### SUPPLIED TEXT
BEGIN

Monday 25 December 2017

Grinding Steel Balls

Subject: Re: Grinding Steel Balls For Mining and Cement Mills

Nice day.
My friend ,do you still in need of grinding steel balls ?

We are the manufacturer of high chromium cast grinding balls and forged grinding balls, our grinding balls used in cement plant and mining industry.

No thanks, I'm happy with the balls I already have.

Sunday 24 December 2017

Server problems

One of my servers was giving problems. It was reporting hard drive errors, in various drives, and it wasn't consistent about it. This came to a head when the system drive failed.

So I replaced the system drive, but then I couldn't load Linux on the new drive. Strange!

I thought about this for a while, and decided to replace the motherboard. The old mobo was a P4VP-800, and I've had a few of those, and they do fail. The new mobo worked fine with all the drives.

So I replaced the motherboard, and that seems to have fixed the problem.

But now another server is giving problems, and it's the system drive; when trying to boot, it fails. Fortunately, this isn't a customer-facing drive, so I'll sort it out after Christmas.

Friday 22 December 2017

Italian scam for VAT

I got an email, in Italian.

Nella tabella che segue sono indicate le somme, complessivamente, da versare per imposte,
sanzioni e interessi e le coordinate dei conti bancari sui quali accreditare i
Il contribuente รจ intimato ad adempiere, entro il termine di 60 giorni dal ricevimento
della presente, al pagamento dell'imposta o della maggiore imposta dovuta e non versata,
delle sanzioni e degli interessi.
In particolare, alle imposte liquidate, al netto di quelle versate, si applica il tasso
di interesse del 4% annuo ai sensi dell'art. 20 del D.P.R. n.602/73 dal giorno successivo
a quello di scadenza del pagamento.
TABELLA degli importi dovuti e intimati
| Descrizione tributo
Importo in Euro
| Interessi
| TOTALE (1)
| Sanzioni complessive (2)

Translation is, I owe them 3.47 euros in interest , for a total of 65.09 including penaties.
In the email, they give my correct address and VAT number.

Huh? I pay my VAT in the 27 EU countres via the HMRC VAT Moss system, and I always pay on time. So I called HMRC at 0300 200 3700, and spoke to them. They suggested I call the Italian people, and were sure they'd have soneone there to speak English.  "Could it be a scam?" I asked. "Not for such a small amount," they opined. So I phoned the number in the email, and no-one there speaks English except the telephonist.

So I called HMRC again. And I told the person I spoke to that I always paid my VAT on time, and via the VAT Moss system that is run by HMRC, so any lateness of payment is down to HMRC. So then this HMRC guy thought that this is probably a scam. My VAT number and address is not a secret.

END

Saved data entries:
BEGIN

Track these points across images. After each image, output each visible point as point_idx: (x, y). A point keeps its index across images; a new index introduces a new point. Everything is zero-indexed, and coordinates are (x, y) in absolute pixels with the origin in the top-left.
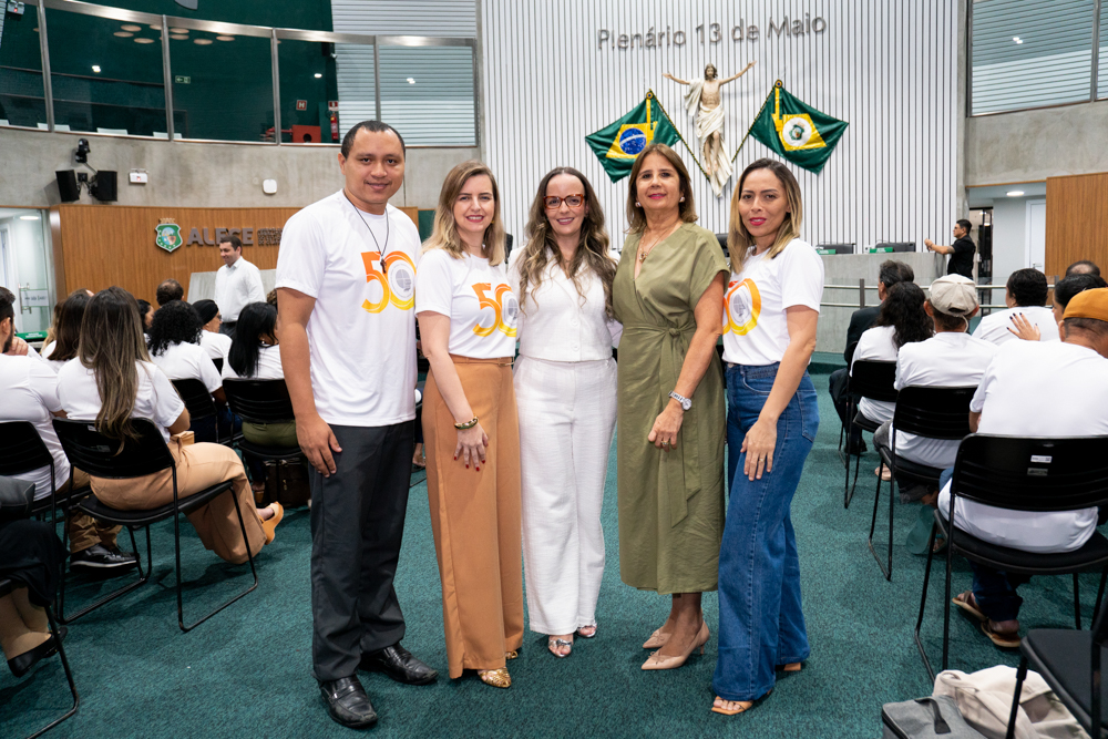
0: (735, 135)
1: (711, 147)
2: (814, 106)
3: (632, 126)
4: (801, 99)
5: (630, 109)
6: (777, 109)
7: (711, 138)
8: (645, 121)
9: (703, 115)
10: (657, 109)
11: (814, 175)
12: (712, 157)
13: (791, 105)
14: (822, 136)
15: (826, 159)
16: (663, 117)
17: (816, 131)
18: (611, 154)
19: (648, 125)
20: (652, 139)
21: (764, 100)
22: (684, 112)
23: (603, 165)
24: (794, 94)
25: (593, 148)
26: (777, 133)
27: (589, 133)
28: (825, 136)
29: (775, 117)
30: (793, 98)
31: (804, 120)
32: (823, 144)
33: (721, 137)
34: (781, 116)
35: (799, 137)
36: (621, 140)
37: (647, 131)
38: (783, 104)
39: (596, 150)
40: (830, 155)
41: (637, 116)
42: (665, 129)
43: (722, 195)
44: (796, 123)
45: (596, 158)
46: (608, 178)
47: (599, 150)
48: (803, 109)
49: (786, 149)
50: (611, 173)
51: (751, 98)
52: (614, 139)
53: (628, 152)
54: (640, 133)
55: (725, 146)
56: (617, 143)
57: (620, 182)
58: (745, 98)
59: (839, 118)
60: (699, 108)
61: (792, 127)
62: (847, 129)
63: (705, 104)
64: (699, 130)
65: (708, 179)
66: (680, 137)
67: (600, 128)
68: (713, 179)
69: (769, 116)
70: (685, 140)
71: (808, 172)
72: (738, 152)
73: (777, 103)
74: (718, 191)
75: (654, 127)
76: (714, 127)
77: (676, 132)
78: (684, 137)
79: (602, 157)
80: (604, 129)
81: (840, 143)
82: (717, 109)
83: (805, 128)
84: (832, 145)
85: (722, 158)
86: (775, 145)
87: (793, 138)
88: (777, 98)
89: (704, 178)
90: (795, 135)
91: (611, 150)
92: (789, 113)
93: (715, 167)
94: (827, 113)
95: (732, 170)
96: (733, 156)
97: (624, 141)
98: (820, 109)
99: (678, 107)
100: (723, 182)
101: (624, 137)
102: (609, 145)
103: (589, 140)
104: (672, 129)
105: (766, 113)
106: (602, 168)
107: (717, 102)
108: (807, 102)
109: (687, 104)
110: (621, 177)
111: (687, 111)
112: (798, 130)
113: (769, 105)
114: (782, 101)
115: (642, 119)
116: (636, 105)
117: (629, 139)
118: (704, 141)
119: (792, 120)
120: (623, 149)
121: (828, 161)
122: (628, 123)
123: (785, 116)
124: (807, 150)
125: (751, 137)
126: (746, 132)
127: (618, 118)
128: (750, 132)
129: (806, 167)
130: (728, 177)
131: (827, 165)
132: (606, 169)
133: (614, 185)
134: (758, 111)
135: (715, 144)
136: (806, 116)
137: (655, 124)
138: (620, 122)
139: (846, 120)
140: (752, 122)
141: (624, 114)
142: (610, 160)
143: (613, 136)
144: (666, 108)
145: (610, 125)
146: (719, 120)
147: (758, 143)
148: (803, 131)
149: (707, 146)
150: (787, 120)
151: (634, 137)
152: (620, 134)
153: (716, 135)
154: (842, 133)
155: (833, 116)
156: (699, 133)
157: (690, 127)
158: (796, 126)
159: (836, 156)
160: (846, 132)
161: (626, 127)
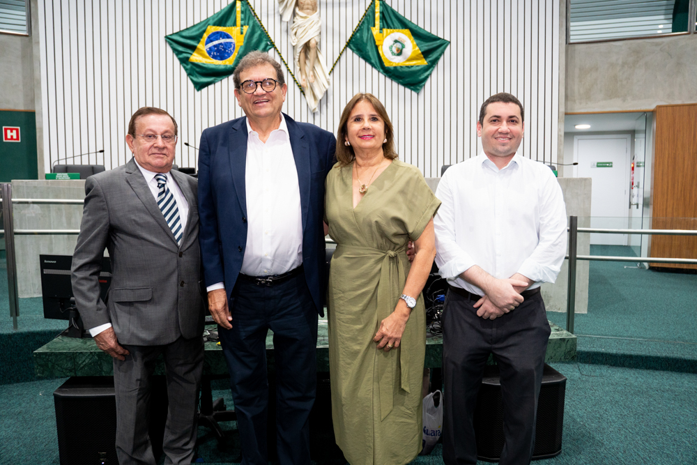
0: (331, 47)
1: (306, 57)
2: (414, 21)
3: (220, 29)
4: (401, 13)
5: (218, 10)
6: (378, 22)
7: (307, 47)
8: (235, 24)
9: (298, 20)
10: (249, 13)
11: (414, 94)
12: (308, 68)
13: (392, 19)
14: (423, 53)
15: (427, 77)
16: (254, 22)
17: (417, 48)
18: (195, 58)
19: (238, 28)
20: (242, 44)
21: (363, 12)
22: (277, 18)
23: (186, 70)
24: (395, 8)
25: (174, 50)
26: (377, 47)
27: (169, 32)
28: (426, 54)
29: (375, 31)
30: (393, 11)
31: (404, 36)
32: (424, 62)
33: (318, 48)
34: (381, 29)
35: (400, 53)
36: (207, 43)
37: (237, 35)
38: (383, 18)
39: (177, 52)
40: (431, 74)
41: (225, 18)
42: (256, 36)
43: (317, 110)
44: (397, 38)
45: (177, 62)
46: (191, 85)
47: (181, 52)
48: (404, 24)
49: (386, 64)
50: (195, 79)
51: (349, 9)
52: (199, 42)
53: (214, 57)
54: (228, 37)
55: (322, 57)
56: (202, 46)
57: (205, 90)
58: (343, 9)
59: (440, 36)
60: (294, 14)
61: (392, 43)
62: (449, 46)
63: (302, 9)
64: (294, 37)
65: (302, 92)
66: (273, 45)
67: (183, 27)
68: (308, 92)
69: (369, 29)
70: (279, 48)
71: (408, 90)
72: (334, 65)
73: (378, 15)
74: (314, 105)
75: (244, 33)
76: (310, 35)
77: (268, 38)
78: (277, 45)
79: (184, 61)
80: (187, 29)
81: (440, 62)
82: (315, 16)
83: (405, 43)
84: (434, 63)
85: (318, 69)
86: (374, 60)
87: (393, 53)
88: (378, 9)
89: (298, 90)
90: (395, 50)
91: (195, 54)
92: (389, 27)
93: (311, 79)
94: (427, 29)
95: (329, 83)
96: (330, 69)
97: (211, 45)
98: (421, 25)
99: (271, 12)
100: (320, 96)
101: (210, 40)
102: (193, 48)
103: (169, 39)
104: (264, 35)
105: (366, 25)
106: (184, 73)
107: (314, 9)
108: (408, 17)
109: (281, 9)
110: (207, 84)
111: (281, 16)
112: (398, 45)
113: (368, 19)
114: (382, 13)
115: (230, 22)
116: (225, 5)
117: (216, 43)
118: (299, 50)
119: (392, 35)
120: (209, 54)
121: (429, 80)
122: (214, 25)
123: (385, 30)
124: (407, 67)
125: (348, 49)
126: (343, 44)
127: (204, 18)
128: (348, 45)
129: (406, 85)
130: (325, 90)
131: (428, 83)
132: (189, 74)
133: (198, 93)
134: (356, 24)
135: (311, 55)
136: (407, 31)
137: (246, 28)
138: (206, 23)
139: (447, 38)
140: (350, 35)
141: (211, 14)
142: (193, 64)
143: (197, 38)
144: (257, 12)
145: (194, 26)
146: (316, 28)
147: (356, 57)
148: (403, 46)
149: (303, 55)
150: (387, 35)
151: (222, 41)
152: (205, 36)
153: (312, 43)
154: (443, 52)
155: (434, 33)
156: (293, 40)
157: (284, 35)
158: (396, 41)
159: (436, 76)
160: (447, 51)
161: (212, 29)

END

### DIRECTIONS
1. List the title of each dated entry in the blog posts.
2. Translate this sentence from the blog posts into Spanish: "So I replaced the motherboard, and that seems to have fixed the problem."
3. Print the blog posts from "I thought about" to "out after Christmas.".

### SOLUTIONS TO THE PROBLEMS
1.
Grinding Steel Balls
Server problems
Italian scam for VAT

2. Así que reemplacé la placa base, y eso parece haber solucionado el problema.

3.
I thought about this for a while, and decided to replace the motherboard. The old mobo was a P4VP-800, and I've had a few of those, and they do fail. The new mobo worked fine with all the drives.

So I replaced the motherboard, and that seems to have fixed the problem.

But now another server is giving problems, and it's the system drive; when trying to boot, it fails. Fortunately, this isn't a customer-facing drive, so I'll sort it out after Christmas.